___ Exercise input ___

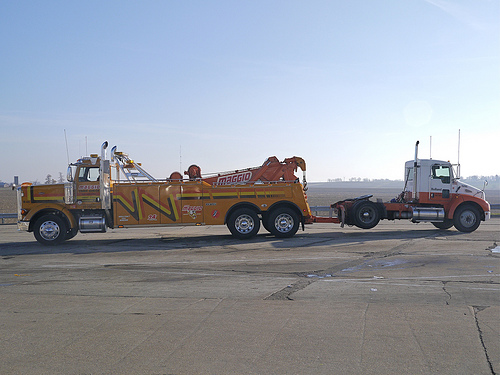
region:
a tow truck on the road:
[8, 77, 499, 318]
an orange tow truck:
[23, 100, 358, 257]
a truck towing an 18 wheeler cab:
[12, 74, 496, 291]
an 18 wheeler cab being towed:
[15, 43, 485, 300]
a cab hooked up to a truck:
[15, 70, 499, 232]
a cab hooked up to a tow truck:
[7, 87, 490, 277]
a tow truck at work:
[24, 82, 477, 309]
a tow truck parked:
[2, 90, 497, 318]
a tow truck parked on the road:
[11, 63, 498, 281]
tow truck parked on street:
[5, 72, 493, 353]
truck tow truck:
[43, 155, 311, 240]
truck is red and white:
[378, 155, 486, 232]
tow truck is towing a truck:
[252, 141, 493, 258]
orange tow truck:
[31, 176, 324, 235]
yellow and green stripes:
[99, 174, 321, 223]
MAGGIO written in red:
[197, 164, 263, 187]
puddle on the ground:
[320, 238, 426, 299]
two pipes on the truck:
[98, 129, 127, 171]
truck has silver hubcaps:
[32, 218, 69, 251]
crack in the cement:
[446, 291, 495, 371]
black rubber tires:
[222, 197, 309, 254]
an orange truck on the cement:
[13, 119, 335, 281]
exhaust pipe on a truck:
[407, 125, 420, 187]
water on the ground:
[339, 233, 412, 290]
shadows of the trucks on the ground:
[22, 196, 319, 281]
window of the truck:
[424, 160, 460, 177]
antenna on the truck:
[60, 123, 71, 196]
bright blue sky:
[111, 17, 246, 99]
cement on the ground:
[125, 280, 217, 363]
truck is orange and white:
[385, 140, 497, 237]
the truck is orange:
[5, 92, 312, 259]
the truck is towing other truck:
[25, 84, 497, 315]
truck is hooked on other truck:
[322, 110, 494, 257]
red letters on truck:
[208, 163, 262, 198]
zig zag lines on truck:
[107, 184, 199, 224]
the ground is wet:
[285, 237, 427, 312]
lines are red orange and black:
[9, 175, 314, 221]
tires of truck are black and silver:
[19, 201, 329, 253]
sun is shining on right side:
[415, 2, 495, 184]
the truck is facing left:
[19, 144, 314, 241]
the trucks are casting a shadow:
[2, 222, 484, 251]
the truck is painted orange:
[17, 166, 309, 236]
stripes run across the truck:
[33, 191, 283, 224]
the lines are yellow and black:
[27, 188, 294, 225]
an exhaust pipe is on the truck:
[97, 141, 109, 203]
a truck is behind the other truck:
[340, 153, 489, 233]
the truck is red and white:
[346, 156, 489, 234]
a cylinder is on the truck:
[77, 213, 108, 233]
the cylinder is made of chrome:
[76, 215, 107, 233]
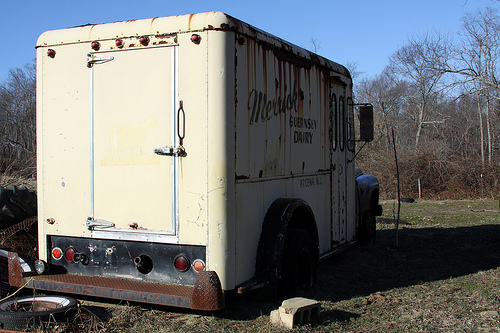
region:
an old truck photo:
[23, 6, 473, 312]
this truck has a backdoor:
[21, 27, 221, 240]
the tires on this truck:
[252, 188, 391, 281]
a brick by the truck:
[254, 279, 341, 332]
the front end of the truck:
[335, 78, 404, 246]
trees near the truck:
[342, 38, 497, 220]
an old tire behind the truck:
[5, 247, 90, 323]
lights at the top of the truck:
[27, 27, 217, 64]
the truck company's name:
[235, 60, 331, 150]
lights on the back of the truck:
[48, 231, 216, 290]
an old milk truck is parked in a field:
[6, 0, 413, 331]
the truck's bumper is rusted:
[3, 245, 228, 318]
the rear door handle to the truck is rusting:
[149, 103, 189, 170]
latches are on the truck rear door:
[83, 47, 123, 234]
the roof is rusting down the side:
[211, 9, 358, 170]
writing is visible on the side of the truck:
[237, 48, 329, 171]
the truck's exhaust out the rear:
[127, 250, 153, 277]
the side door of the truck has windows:
[326, 68, 354, 254]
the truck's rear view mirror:
[348, 90, 376, 167]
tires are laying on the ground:
[1, 235, 79, 328]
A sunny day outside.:
[0, 0, 499, 330]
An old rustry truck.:
[2, 0, 412, 330]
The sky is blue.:
[275, 1, 410, 26]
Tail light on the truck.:
[50, 245, 60, 260]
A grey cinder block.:
[265, 291, 322, 326]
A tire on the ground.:
[0, 286, 82, 328]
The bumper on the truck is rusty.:
[5, 246, 223, 311]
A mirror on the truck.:
[350, 96, 378, 146]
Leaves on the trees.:
[357, 3, 497, 198]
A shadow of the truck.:
[269, 220, 497, 329]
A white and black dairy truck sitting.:
[8, 10, 382, 314]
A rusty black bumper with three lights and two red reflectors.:
[6, 234, 221, 322]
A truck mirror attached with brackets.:
[348, 102, 373, 163]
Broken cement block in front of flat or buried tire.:
[267, 225, 319, 327]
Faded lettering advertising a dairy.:
[248, 73, 328, 188]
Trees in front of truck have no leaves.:
[3, 6, 496, 200]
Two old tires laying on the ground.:
[1, 245, 80, 330]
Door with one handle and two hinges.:
[86, 42, 186, 234]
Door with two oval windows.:
[329, 80, 349, 251]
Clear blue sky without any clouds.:
[1, 1, 496, 113]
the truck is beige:
[24, 21, 429, 308]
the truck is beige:
[12, 11, 244, 262]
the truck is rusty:
[224, 21, 368, 153]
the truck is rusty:
[214, 20, 304, 81]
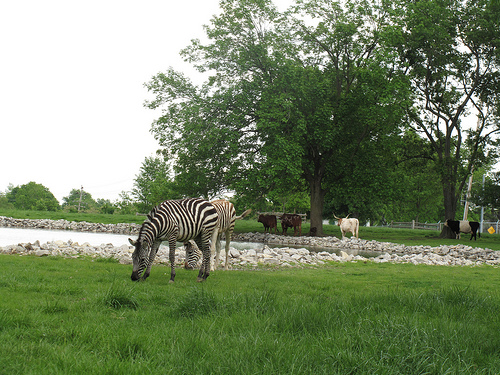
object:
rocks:
[239, 251, 261, 262]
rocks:
[303, 250, 326, 261]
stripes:
[172, 203, 186, 237]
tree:
[131, 155, 175, 215]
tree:
[7, 180, 59, 210]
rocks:
[342, 252, 348, 266]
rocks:
[294, 245, 309, 255]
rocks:
[243, 250, 253, 257]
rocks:
[377, 252, 385, 263]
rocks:
[292, 254, 302, 259]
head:
[125, 237, 153, 281]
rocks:
[40, 241, 55, 247]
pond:
[0, 227, 427, 259]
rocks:
[106, 241, 118, 248]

___

**Requirement**: Rewrite the whole listing above, swapping "pond" for "lake" and leaving everything else unchanged. Omit the pictures.

**Written solution**:
region:
a tow truck on the road:
[8, 77, 499, 318]
an orange tow truck:
[23, 100, 358, 257]
a truck towing an 18 wheeler cab:
[12, 74, 496, 291]
an 18 wheeler cab being towed:
[15, 43, 485, 300]
a cab hooked up to a truck:
[15, 70, 499, 232]
a cab hooked up to a tow truck:
[7, 87, 490, 277]
a tow truck at work:
[24, 82, 477, 309]
a tow truck parked:
[2, 90, 497, 318]
a tow truck parked on the road:
[11, 63, 498, 281]
tow truck parked on street:
[5, 72, 493, 353]
truck tow truck:
[43, 155, 311, 240]
truck is red and white:
[378, 155, 486, 232]
tow truck is towing a truck:
[252, 141, 493, 258]
orange tow truck:
[31, 176, 324, 235]
yellow and green stripes:
[99, 174, 321, 223]
MAGGIO written in red:
[197, 164, 263, 187]
puddle on the ground:
[320, 238, 426, 299]
two pipes on the truck:
[98, 129, 127, 171]
truck has silver hubcaps:
[32, 218, 69, 251]
crack in the cement:
[446, 291, 495, 371]
black rubber tires:
[222, 197, 309, 254]
an orange truck on the cement:
[13, 119, 335, 281]
exhaust pipe on a truck:
[407, 125, 420, 187]
water on the ground:
[339, 233, 412, 290]
shadows of the trucks on the ground:
[22, 196, 319, 281]
window of the truck:
[424, 160, 460, 177]
antenna on the truck:
[60, 123, 71, 196]
bright blue sky:
[111, 17, 246, 99]
cement on the ground:
[125, 280, 217, 363]
truck is orange and white:
[385, 140, 497, 237]
the truck is orange:
[5, 92, 312, 259]
the truck is towing other truck:
[25, 84, 497, 315]
truck is hooked on other truck:
[322, 110, 494, 257]
red letters on truck:
[208, 163, 262, 198]
zig zag lines on truck:
[107, 184, 199, 224]
the ground is wet:
[285, 237, 427, 312]
lines are red orange and black:
[9, 175, 314, 221]
tires of truck are black and silver:
[19, 201, 329, 253]
sun is shining on right side:
[415, 2, 495, 184]
the truck is facing left:
[19, 144, 314, 241]
the trucks are casting a shadow:
[2, 222, 484, 251]
the truck is painted orange:
[17, 166, 309, 236]
stripes run across the truck:
[33, 191, 283, 224]
the lines are yellow and black:
[27, 188, 294, 225]
an exhaust pipe is on the truck:
[97, 141, 109, 203]
a truck is behind the other truck:
[340, 153, 489, 233]
the truck is red and white:
[346, 156, 489, 234]
a cylinder is on the truck:
[77, 213, 108, 233]
the cylinder is made of chrome:
[76, 215, 107, 233]
region:
an old truck photo:
[23, 6, 473, 312]
this truck has a backdoor:
[21, 27, 221, 240]
the tires on this truck:
[252, 188, 391, 281]
a brick by the truck:
[254, 279, 341, 332]
the front end of the truck:
[335, 78, 404, 246]
trees near the truck:
[342, 38, 497, 220]
an old tire behind the truck:
[5, 247, 90, 323]
lights at the top of the truck:
[27, 27, 217, 64]
the truck company's name:
[235, 60, 331, 150]
lights on the back of the truck:
[48, 231, 216, 290]
an old milk truck is parked in a field:
[6, 0, 413, 331]
the truck's bumper is rusted:
[3, 245, 228, 318]
the rear door handle to the truck is rusting:
[149, 103, 189, 170]
latches are on the truck rear door:
[83, 47, 123, 234]
the roof is rusting down the side:
[211, 9, 358, 170]
writing is visible on the side of the truck:
[237, 48, 329, 171]
the truck's exhaust out the rear:
[127, 250, 153, 277]
the side door of the truck has windows:
[326, 68, 354, 254]
the truck's rear view mirror:
[348, 90, 376, 167]
tires are laying on the ground:
[1, 235, 79, 328]
A sunny day outside.:
[0, 0, 499, 330]
An old rustry truck.:
[2, 0, 412, 330]
The sky is blue.:
[275, 1, 410, 26]
Tail light on the truck.:
[50, 245, 60, 260]
A grey cinder block.:
[265, 291, 322, 326]
A tire on the ground.:
[0, 286, 82, 328]
The bumper on the truck is rusty.:
[5, 246, 223, 311]
A mirror on the truck.:
[350, 96, 378, 146]
Leaves on the trees.:
[357, 3, 497, 198]
A shadow of the truck.:
[269, 220, 497, 329]
A white and black dairy truck sitting.:
[8, 10, 382, 314]
A rusty black bumper with three lights and two red reflectors.:
[6, 234, 221, 322]
A truck mirror attached with brackets.:
[348, 102, 373, 163]
Broken cement block in front of flat or buried tire.:
[267, 225, 319, 327]
Faded lettering advertising a dairy.:
[248, 73, 328, 188]
Trees in front of truck have no leaves.:
[3, 6, 496, 200]
Two old tires laying on the ground.:
[1, 245, 80, 330]
Door with one handle and two hinges.:
[86, 42, 186, 234]
Door with two oval windows.:
[329, 80, 349, 251]
Clear blue sky without any clouds.:
[1, 1, 496, 113]
the truck is beige:
[24, 21, 429, 308]
the truck is beige:
[12, 11, 244, 262]
the truck is rusty:
[224, 21, 368, 153]
the truck is rusty:
[214, 20, 304, 81]
object:
rocks:
[239, 251, 261, 262]
rocks:
[303, 250, 326, 261]
stripes:
[172, 203, 186, 237]
tree:
[131, 155, 175, 215]
tree:
[7, 180, 59, 210]
rocks:
[342, 252, 348, 266]
rocks:
[294, 245, 309, 255]
rocks:
[243, 250, 253, 257]
rocks:
[377, 252, 385, 263]
rocks:
[292, 254, 302, 259]
head:
[125, 237, 153, 281]
rocks:
[40, 241, 55, 247]
lake:
[0, 227, 427, 259]
rocks:
[106, 241, 118, 248]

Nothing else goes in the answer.